What struck me about this student strike

Grab a placard head for the picket line — there’s a strike at the University of Lincoln, apparently.

It’s an event from Socialist Students Lincoln, who are calling for students and lecturers to walk out of the university on Tuesday, and for a “boycott on every university outlet”.

According to the event’s Facebook page: “The university generates its profits not just out of your pockets, but also through its shops and cafés, so we’re also calling for a boycott on every university outlet.

“While students may not have the financial leverage of other workers, we can still use all tools available to us, and reveal to the university and to the government, which take taxes from it, that it will cost them to try and force unfair hikes on students.”

But, hold on a minute. What will this strike achieve, other than us losing out on some education that we’ve got to pay for?


Is the 'strike' on Tuesday well thought out? Photo: jasmined / University of Lincoln / The Linc

The university is about to be starved of resources. Arts and humanities funding isn’t going to be protected and much of it will be scaled back. Most of this university’s courses are arts and humanities based, so it’s a simple choice: up the fees or up the swanny.

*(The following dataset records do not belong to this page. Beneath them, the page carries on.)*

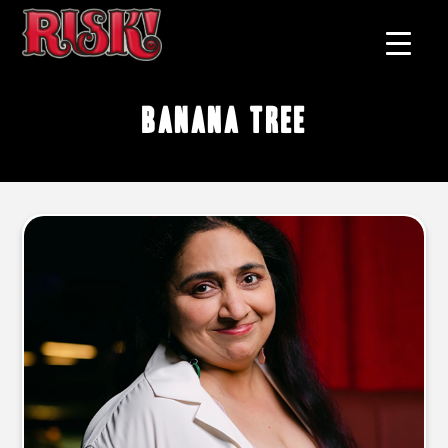
banana tree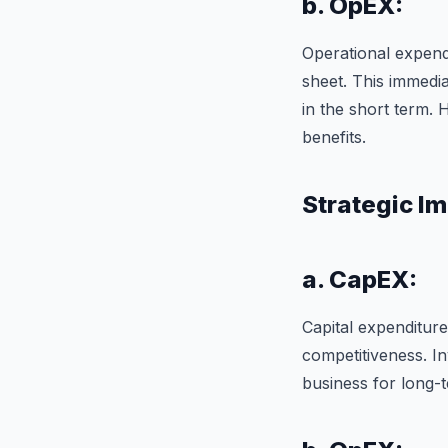
b. OpEX:
Operational expend
sheet. This immedia
in the short term. 
benefits.
Strategic Im
a. CapEX:
Capital expenditur
competitiveness. In
business for long-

This is why it will increase its tuition fees. Not because it wants to, but because it has to. It’ll have to recoup the lost funds if it wants to continue. As Professor Mary Stuart, the university’s vice-chancellor, has said — a rise in Lincoln’s fees is “inevitable”.

Why, then, would you want to financially punish the university for a situation it is being forced into?

What seems to have been forgotten is that the university is not an extension of the coalition government, but a victim of its cuts. It can’t do anything about the impending higher education apocalypse.

You’re on a wild goose chase if you’re running after the university yelling at them to keep fees low. It won’t happen because it can’t.

I’m broadly supportive of protests against tuition fee hikes and education cuts, not because I think there’s a realistic chance it’ll change the government’s mind, but because dissent is important.

However, let’s keep the tuition fees and education funding pressure at a national level, focused on the government and Karl McCartney. They’re the ones slicing and dicing in the abbetoir Treasury.

On a local level, we should lobby the university on how it spends its money, to ensure we actually get a service and education that’s worth paying for. Let’s start viewing ourselves as consumers of the university’s education services.

For example, if your lecturer or seminar tutor hasn’t turned up — why not? Who’s going to compensate you for that lost time?

Perhaps the resources in your department haven’t been updated for a while. Join together with others in the department – staff included – and put pressure on the university to prioritise your needs.

Striking at the university and boycotting its sarnie sellers to get lower fees is a waste of our time and our money.